According to the statement she volunteered to the police, when she visited her father and requested that he open the door that fateful day, the father refused. She forcibly gained access through the window, demanding to know why her father was silent about her marital sufferings. She told the court that rather than respond to the question, the father pulled a cane he kept behind the door and caned her.
In retaliation, she said she snatched the cane and caned her father twice before running out of the room with the father chasing after her. According to her, she fell down at her mother’s grave.
When the Investigating Police Officer (IPO), Insp. Gabriel Sunday, visited the scene, he told the court in his evidence that there was evidence of dried blood in the room. Surprisingly, the police failed to conduct an autopsy on the body to determine the cause of death.
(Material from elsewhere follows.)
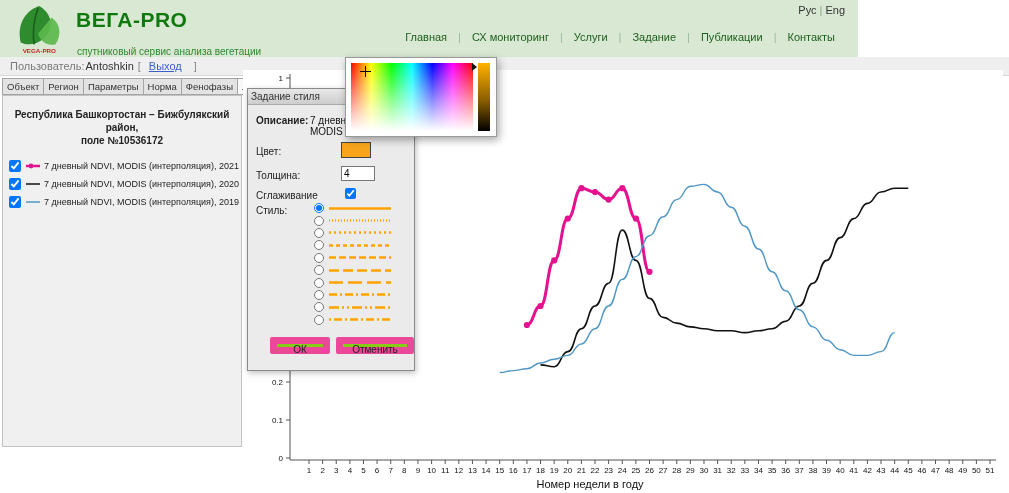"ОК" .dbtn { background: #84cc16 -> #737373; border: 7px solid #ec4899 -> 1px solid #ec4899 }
Of the three witnesses called by the prosecution, none was an eyewitness. The accused who was the only defense witness claimed that as at the time she collected the cane, to beat her father in retaliation and left the compound, her father was not dead.
Citing many authorities including the position of the Supreme Court in Joseph Lori & Anor Vs the State (1980) NSCQR 212 at 225 where it is held that: “A more useful medical evidence would not only have unequivocally established the cause of death but may have provided the necessary nexus between the death of the victim and the act of the accused,” Justice Edem concluded that the prosecution has failed to prove her case beyond reasonable doubt.
“Therefore the issues of determination are resolved in favour of the defense,” he said. Accordingly, the case was dismissed.
O.P. Okpo led the prosecution team for the state, which included Kokoette Eyo and Idongest Timothy, while Nsisong Udofia appeared for the defence.